Included in these costs is a $9.6 million profit for the train operating company, which would be DB Engineering if it chooses.

Missing from these financials are the trains themselves. The cost of trainsets is not accounted for in the Authority’s construction budget, and the DB Engineering document states clearly that operational costs assume that all assets and capital costs have been paid for and provided to the train operating company at no charge.

The Authority estimates that a total of $20 to $23 billion is available to it, just enough to complete the longer segment at current cost estimates. But there are significant risks to some of those funds.

Earlier this year, the U.S. Department of Transportation said it would take back $3.5 billion in previously-approved grants. The Authority is also counting on future funds from California’s cap-and-trade program, estimated at $6 to $9 billion, but which have a history of unpredictability. The state legislature must also authorize an additional withdrawal of $4.2 billion from Proposition 1A bond funds.

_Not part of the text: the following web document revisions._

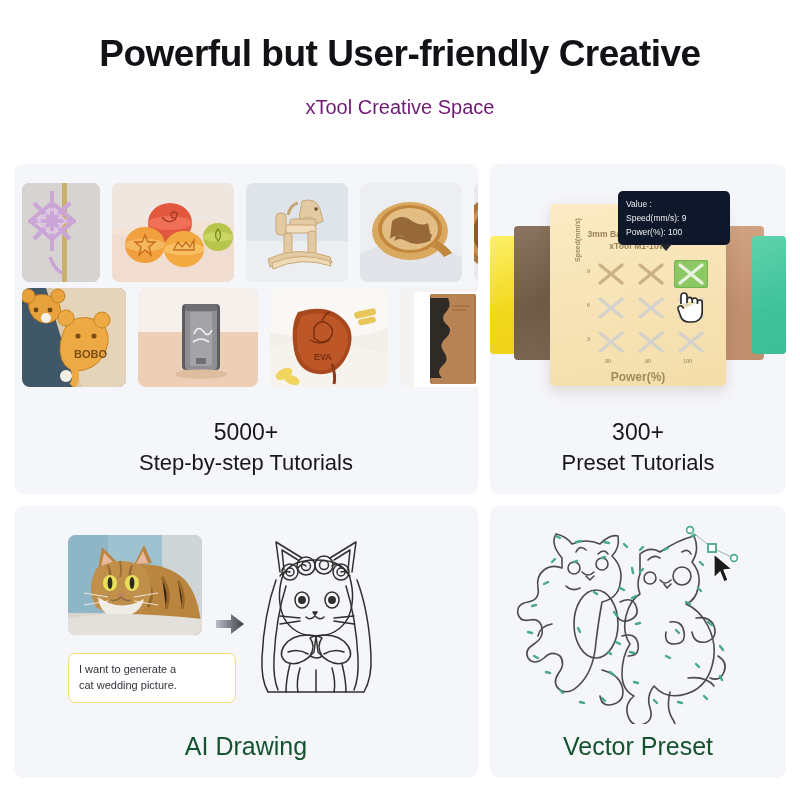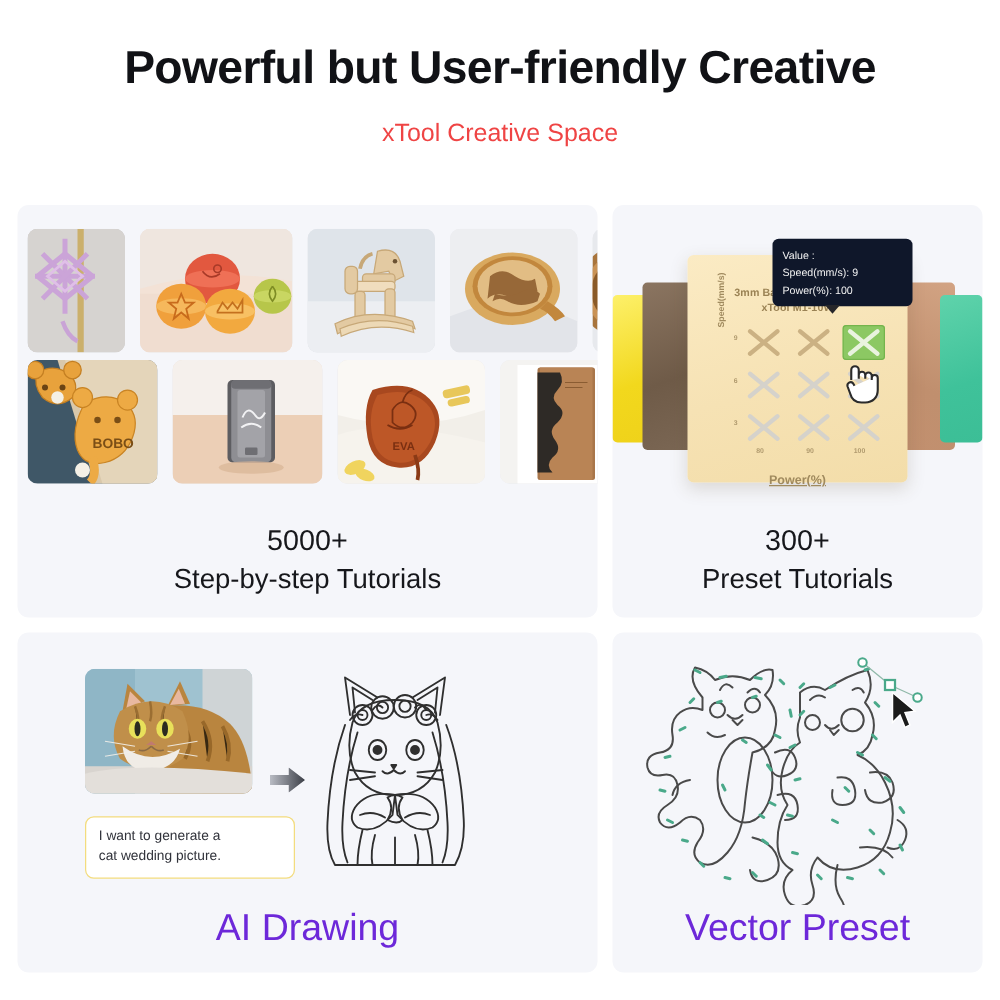--- a/index.html
+++ b/index.html
@@ -12,21 +12,21 @@
   }
   .page{position:relative;width:800px;height:800px;}
 
   
   .heading-block{text-align:center;padding-top:34px;}
   .headline{
     font-size:37px;font-weight:bold;letter-spacing:-0.5px;
     color:#111216;line-height:1.1;margin:0;
   }
   .subhead{
-    font-size:20px;font-weight:normal;color:#ef4444;
+    font-size:20px;font-weight:normal;color:#701a75;
     margin:21px 0 0 0;line-height:1.1;
   }
 
   
   .grid{
     position:absolute;left:14px;top:164px;
     width:772px;
     display:grid;
     grid-template-columns:464px 296px;
     grid-template-rows:330px 272px;
@@ -37,21 +37,21 @@
     border-radius:9px;
     position:relative;
     overflow:hidden;
   }
   .card-caption{
     position:absolute;left:0;right:0;bottom:16px;
     text-align:center;
   }
   .cap-count{font-size:23px;font-weight:normal;color:#16171b;line-height:1.35;margin-top:21px;}
   .cap-label{font-size:22px;font-weight:normal;color:#16171b;line-height:1.35;}
-  .cap-single{font-size:30px;font-weight:normal;color:#6d28d9;line-height:1.3;}
+  .cap-single{font-size:25px;font-weight:normal;color:#14532d;line-height:1.3;}
 
   
   .thumb-wrap{position:absolute;left:0;top:19px;width:464px;height:205px;overflow:hidden;}
   .thumb-row{position:absolute;display:flex;gap:12px;}
   .thumb-row.r1{top:0;left:8px;}
   .thumb-row.r2{top:105px;left:8px;}
   .th{
     height:99px;border-radius:8px;overflow:hidden;position:relative;
     background:#e9eaee;flex:none;
   }
@@ -97,22 +97,22 @@
   }
   .mcell.hit{background:#8cc863;box-shadow:inset 0 0 0 1px #74b44c;}
   .mcell svg{width:100%;height:100%;display:block;}
   .ax-y{
     position:absolute;left:24px;top:58px;
     font-size:7px;color:#a08a5e;font-weight:bold;
     transform:rotate(-90deg);transform-origin:left top;
     white-space:nowrap;
   }
   .ax-x{
-    position:absolute;left:0;right:0;top:175px;text-align:center;
-    font-size:10px;color:#a08a5e;font-weight:bold;text-decoration:underline;
+    position:absolute;left:0;right:0;top:166px;text-align:center;
+    font-size:12px;color:#a08a5e;font-weight:bold;
   }
   .tick{position:absolute;font-size:5.5px;color:#b09a6e;font-weight:bold;}
   .cursor-hand{position:absolute;left:124px;top:86px;z-index:5;}
 
   
   .ai-stage{position:absolute;left:6px;top:0;width:464px;height:220px;}
   .cat-photo{
     position:absolute;left:48px;top:29px;width:134px;height:100px;
     border-radius:8px;overflow:hidden;
   }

The consultant’s and Authority’s main rationale for the $20.4 billion Central Valley line is that by greatly increasing service in the Bakersfield to Merced corridor, it will generate additional ridership and lower average cost per train-mile when combined with Amtrak’s San Joaquins and the Altamont Corridor Express.

By the financial study’s reckoning, it would reduce combined losses of $82.8 million to $62.6 million. But that’s spread among two (without HSR) or three agencies, and still increases overall costs from $140 million to $228 million. California taxpayers will have to make up the difference.

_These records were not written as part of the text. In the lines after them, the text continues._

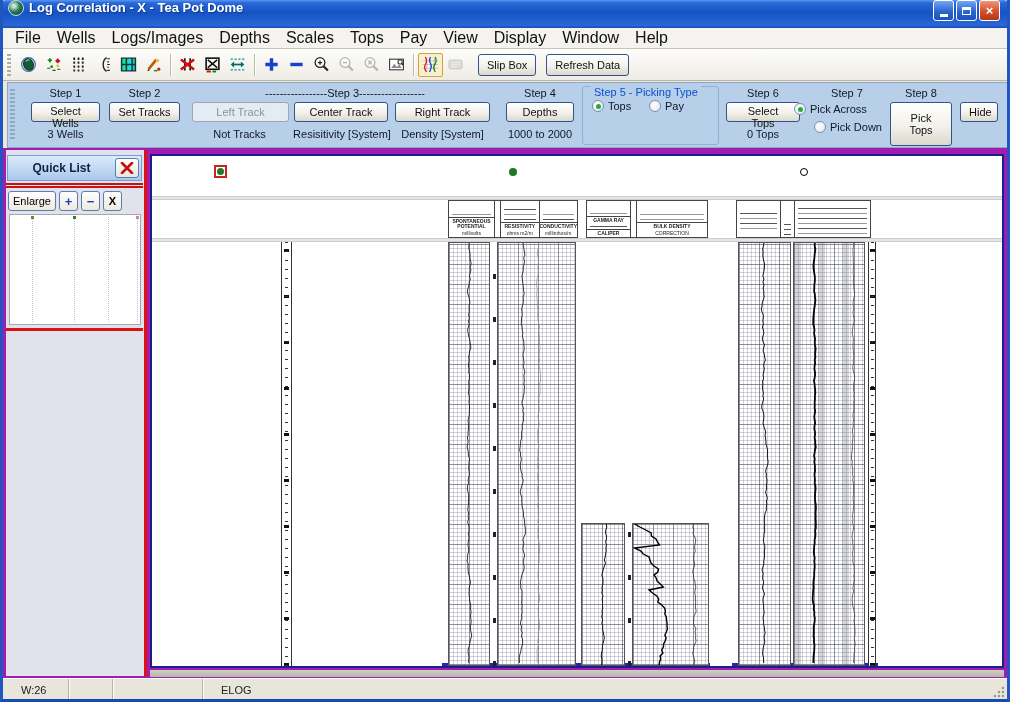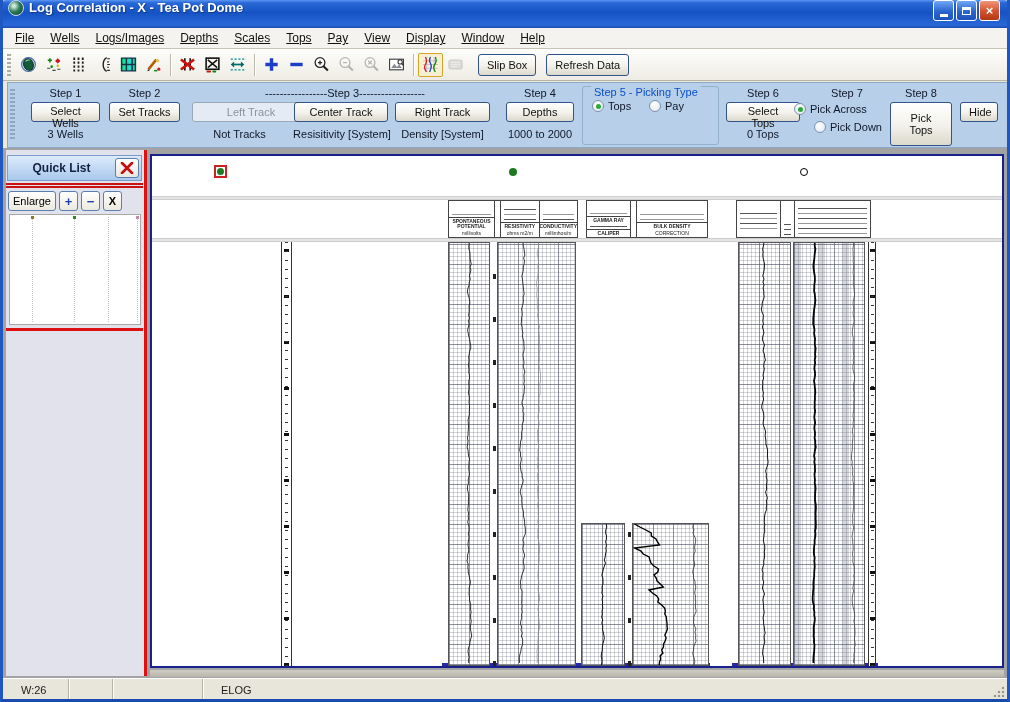--- a/index.html
+++ b/index.html
@@ -17,21 +17,21 @@
   .title{color:#fff;font-weight:bold;font-size:13px;text-shadow:1px 1px 1px #123a8a;flex:1;white-space:nowrap;}
   .tb-btns{display:flex;gap:2px;margin-right:4px;}
   .tbtn{width:21px;height:21px;border-radius:3px;border:1px solid #fff;display:flex;align-items:center;justify-content:center;
     background:linear-gradient(180deg,#71a7f5,#2a65d0 55%,#1e53b8);color:#fff;font-size:13px;font-weight:bold;cursor:default;}
   .tbtn.close{background:linear-gradient(180deg,#f09678,#d4502a 55%,#b03a14);}
   .g-min{display:block;width:8px;height:3px;background:#fff;margin-top:9px;}
   .g-max{display:block;width:9px;height:8px;border:1px solid #fff;border-top:3px solid #fff;}
   
   .menubar{position:absolute;left:0;top:28px;width:1004px;height:21px;background:#f4f3ef;border-bottom:1px solid #c8c4b8;
     display:flex;align-items:center;padding-left:4px;}
-  .menu-item{font-size:12px;color:#111;padding:3px 8px;cursor:default;text-decoration:underline;}
+  .menu-item{font-size:16px;color:#111;padding:3px 8px;cursor:default;}
   
   .toolbar{position:absolute;left:0;top:49px;width:1004px;height:32px;
     background:linear-gradient(180deg,#fdfdfb,#eeece4);border-bottom:1px solid #b8b4a6;display:flex;align-items:center;}
   .grip{width:5px;height:22px;margin:0 5px 0 3px;
     background:repeating-linear-gradient(180deg,#b0ada0 0 2px,transparent 2px 4px);border-left:1px solid #fff;}
   .tbi{width:25px;height:24px;display:inline-flex;align-items:center;justify-content:center;border:1px solid transparent;border-radius:2px;}
   .tbi svg{width:17px;height:17px;}
   .tbi.disabled{opacity:.4;filter:grayscale(1);}
   .tbi.active{border:1px solid #d8a428;background:#f7efd2;}
   .tb-sep{width:1px;height:22px;background:#bcb8aa;margin:0 4px;box-shadow:1px 0 0 #fff;}
@@ -49,21 +49,21 @@
   .step-btn{position:absolute;top:19px;height:20px;text-align:center;}
   .step-btn:disabled{background:#e4ebf4;border-color:#9aa8b8;color:#8a93a0;box-shadow:none;}
   .groupbox{position:absolute;left:574px;top:3px;width:137px;height:59px;border:1px solid #93b0cc;border-radius:3px;}
   .groupbox .legend{position:absolute;left:8px;top:-1px;background:#b7cfe9;padding:0 3px;color:#0a50cc;white-space:nowrap;}
   .radio-row{position:absolute;display:flex;align-items:center;gap:4px;white-space:nowrap;}
   .radio{width:12px;height:12px;border-radius:50%;border:1px solid #7a92ae;background:radial-gradient(circle at 40% 35%,#fff,#dde6ee);
     display:inline-flex;align-items:center;justify-content:center;flex:0 0 auto;}
   .radio .dot{width:5px;height:5px;border-radius:50%;background:#2fa838;display:none;}
   .radio.on .dot{display:block;}
   
-  .workspace{position:absolute;left:0;top:148px;width:1004px;height:530px;background:#a3a3a3;}
+  .workspace{position:absolute;left:0;top:148px;width:1004px;height:530px;background:#a21caf;}
   
   .qlist{position:absolute;left:3px;top:2px;width:141px;height:526px;background:#e2e2ec;border-right:3px solid #dd1111;}
   .ql-header{position:absolute;left:1px;top:5px;width:135px;height:26px;
     background:linear-gradient(180deg,#dcebfb,#a9c8ec);border:1px solid #7a9cc8;
     display:flex;align-items:center;}
   .ql-title{flex:1;text-align:center;font-weight:bold;font-size:12px;color:#102040;}
   .ql-close{width:24px;height:20px;margin-right:2px;border:1px solid #5a7fae;border-radius:3px;
     background:linear-gradient(180deg,#fff,#e8e6de);display:flex;align-items:center;justify-content:center;}
   .ql-redline{position:absolute;left:0;top:33px;width:137px;height:5px;
     border-top:2px solid #cc1111;border-bottom:2px solid #cc1111;}
@@ -297,21 +297,21 @@
   <div class="steps">
     <span class="sgrip"></span>
     <div class="step-label" style="left:23px;width:69px;">Step 1</div>
     <button class="xpbtn step-btn" style="left:23px;width:69px;">Select Wells</button>
     <div class="step-status" style="left:23px;width:69px;">3 Wells</div>
 
     <div class="step-label" style="left:101px;width:71px;">Step 2</div>
     <button class="xpbtn step-btn" style="left:101px;width:71px;">Set Tracks</button>
 
     <div class="step-label" style="left:237px;width:200px;">-----------------Step 3------------------</div>
-    <button class="xpbtn step-btn" style="left:184px;width:118px;" disabled="">Left Track</button>
+    <button class="xpbtn step-btn" style="left:184px;width:97px;" disabled="">Left Track</button>
     <button class="xpbtn step-btn" style="left:286px;width:94px;">Center Track</button>
     <button class="xpbtn step-btn" style="left:387px;width:95px;">Right Track</button>
     <div class="step-status" style="left:184px;width:95px;">Not Tracks</div>
     <div class="step-status" style="left:276px;width:116px;">Resisitivity [System]</div>
     <div class="step-status" style="left:381px;width:107px;">Density [System]</div>
 
     <div class="step-label" style="left:488px;width:88px;">Step 4</div>
     <button class="xpbtn step-btn" style="left:498px;width:68px;">Depths</button>
     <div class="step-status" style="left:488px;width:88px;">1000 to 2000</div>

They may decide that they want the additional societal benefits from high speed rail. Added jobs, economic benefits to the Central Valley, lower emissions, and reduced traffic are often cited.

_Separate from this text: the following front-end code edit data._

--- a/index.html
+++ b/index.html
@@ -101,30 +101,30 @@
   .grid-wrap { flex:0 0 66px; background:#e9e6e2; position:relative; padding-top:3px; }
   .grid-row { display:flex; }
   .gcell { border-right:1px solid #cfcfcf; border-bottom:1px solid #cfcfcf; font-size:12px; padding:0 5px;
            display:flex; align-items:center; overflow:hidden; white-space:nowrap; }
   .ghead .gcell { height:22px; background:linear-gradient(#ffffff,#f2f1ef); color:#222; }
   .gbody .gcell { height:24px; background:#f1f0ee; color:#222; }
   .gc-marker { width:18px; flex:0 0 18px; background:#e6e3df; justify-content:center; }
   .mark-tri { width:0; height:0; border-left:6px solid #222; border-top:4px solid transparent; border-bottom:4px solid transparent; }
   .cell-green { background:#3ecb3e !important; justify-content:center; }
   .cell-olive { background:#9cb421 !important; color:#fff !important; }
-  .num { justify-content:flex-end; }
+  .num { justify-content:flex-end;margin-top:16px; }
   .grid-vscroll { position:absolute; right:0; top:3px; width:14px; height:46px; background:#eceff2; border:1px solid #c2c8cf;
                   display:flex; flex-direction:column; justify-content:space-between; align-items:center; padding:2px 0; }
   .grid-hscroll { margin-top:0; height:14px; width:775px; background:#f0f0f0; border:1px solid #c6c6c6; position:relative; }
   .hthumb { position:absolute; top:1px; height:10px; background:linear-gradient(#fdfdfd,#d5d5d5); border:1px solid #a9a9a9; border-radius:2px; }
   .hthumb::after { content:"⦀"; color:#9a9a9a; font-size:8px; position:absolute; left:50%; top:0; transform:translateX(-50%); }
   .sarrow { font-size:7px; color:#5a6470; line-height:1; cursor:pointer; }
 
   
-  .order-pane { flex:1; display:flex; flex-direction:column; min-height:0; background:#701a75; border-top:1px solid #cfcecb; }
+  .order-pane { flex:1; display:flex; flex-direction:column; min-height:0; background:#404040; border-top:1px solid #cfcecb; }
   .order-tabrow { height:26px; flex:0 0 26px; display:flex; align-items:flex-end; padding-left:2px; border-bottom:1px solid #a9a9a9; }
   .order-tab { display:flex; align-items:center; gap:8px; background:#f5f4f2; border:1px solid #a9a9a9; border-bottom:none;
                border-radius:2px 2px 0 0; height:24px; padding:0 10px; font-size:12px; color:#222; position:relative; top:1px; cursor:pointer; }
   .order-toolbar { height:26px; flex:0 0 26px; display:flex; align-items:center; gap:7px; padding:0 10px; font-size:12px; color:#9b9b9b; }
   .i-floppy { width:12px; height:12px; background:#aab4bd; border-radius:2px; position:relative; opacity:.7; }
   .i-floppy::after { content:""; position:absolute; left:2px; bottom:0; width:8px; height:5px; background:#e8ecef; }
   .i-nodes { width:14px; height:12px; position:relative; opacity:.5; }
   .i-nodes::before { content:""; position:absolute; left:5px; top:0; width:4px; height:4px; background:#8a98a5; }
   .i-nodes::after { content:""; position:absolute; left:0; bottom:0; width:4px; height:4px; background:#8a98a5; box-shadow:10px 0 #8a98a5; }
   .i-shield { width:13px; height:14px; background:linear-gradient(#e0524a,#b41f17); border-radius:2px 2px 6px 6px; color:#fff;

“If we don't build high speed rail, we're going to have to spend billions of dollars on other infrastructure,” says Adam Cohen, a researcher at the Berkeley Transportation Sustainability Research Center. He also points out that as the high speed line is built out, it can form the backbone of a statewide rail system connected to existing and future operations.

But the now far-less ambitious project faces many hurdles. It can complete construction from Bakersfield to Merced — if it can keep the funds it was promised by the federal government, if construction costs don’t exceed all available funds, if all those funds materialize, if construction isn’t delayed, and if all else goes right.

Someone also needs to buy or lease six high speed trainsets, and operating losses will have to be covered.

Lenny Mendonca, chairman of the California High Speed Rail Authority, positions the Central Valley segment as a way to “demonstrate the viability of the broader project” in the report’s cover letter. He argues that to walk away from the project, which has already spent $5 billion, would lead to lawsuits, job losses, and nothing to show for the debts.